Ik zou bijvoorbeeld kunnen zeggen dat mijn voorbereiding voor mijn fiets vakantie nogal summier gedaan is. Ik zou ook kunnen zeggen dat de proefondervindelijke waarheid altijd weerbarstiger is dan een planning gemaakt van achter een laptop in een koude februari maand. Maar vooralsnog houd ik het toch even bij de eerste bewering. Ik had een tweetal routes van west naar oost op Java ingetekend. Beide over kleine rustige wegen. Java kende tenslotte toch duizend inwoners per vierkante kilometer, da's twee keer zoveel als Nederland, en wij staan in de top 5 van drukst bevolkte landen. Ik deed een aanname dat er altijd wel accommodatie onderweg zou zijn. Fout. Om twee redenen fout.
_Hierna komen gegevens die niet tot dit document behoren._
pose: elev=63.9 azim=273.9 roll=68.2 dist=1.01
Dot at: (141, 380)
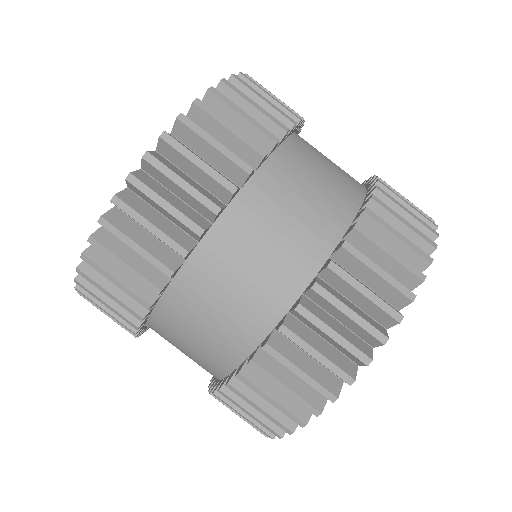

Aannames moet je altijd controleren en als ik dat gedaan zou hebben, dan had ik kunnen concluderen dat daar dus geen snars van klopt. Domweg een beetje zoeken naar hotels in Google maps naar hotels leert me nu al snel dat je makkelijk 150 kilometer moet overbruggen naar het volgende hotel. En dat dus over kleine pietepeurige weggetjes door de bergen. En mijn Azië ervaring zegt dat ze niet moeilijk doen over tien procent meer of minder. Lekker naïef weer van mij.
Wat echt niet heeft meegeholpen in de voorbereiding is mijn val tijdens een woon werk ritje, waarbij ik mijn pols en elleboog heb verstuikt. Het was de afgelopen vier weken de vraag óf ik überhaupt wel op fiets vakantie kon. Ik zat helemaal niet na te denken over de details. Hopen, bidden, rusten en voorzichtig oefeningen doen met de pols, was het enige waar ik aan dacht. Ik was al vergeten dat ik een hap snap route had getekend.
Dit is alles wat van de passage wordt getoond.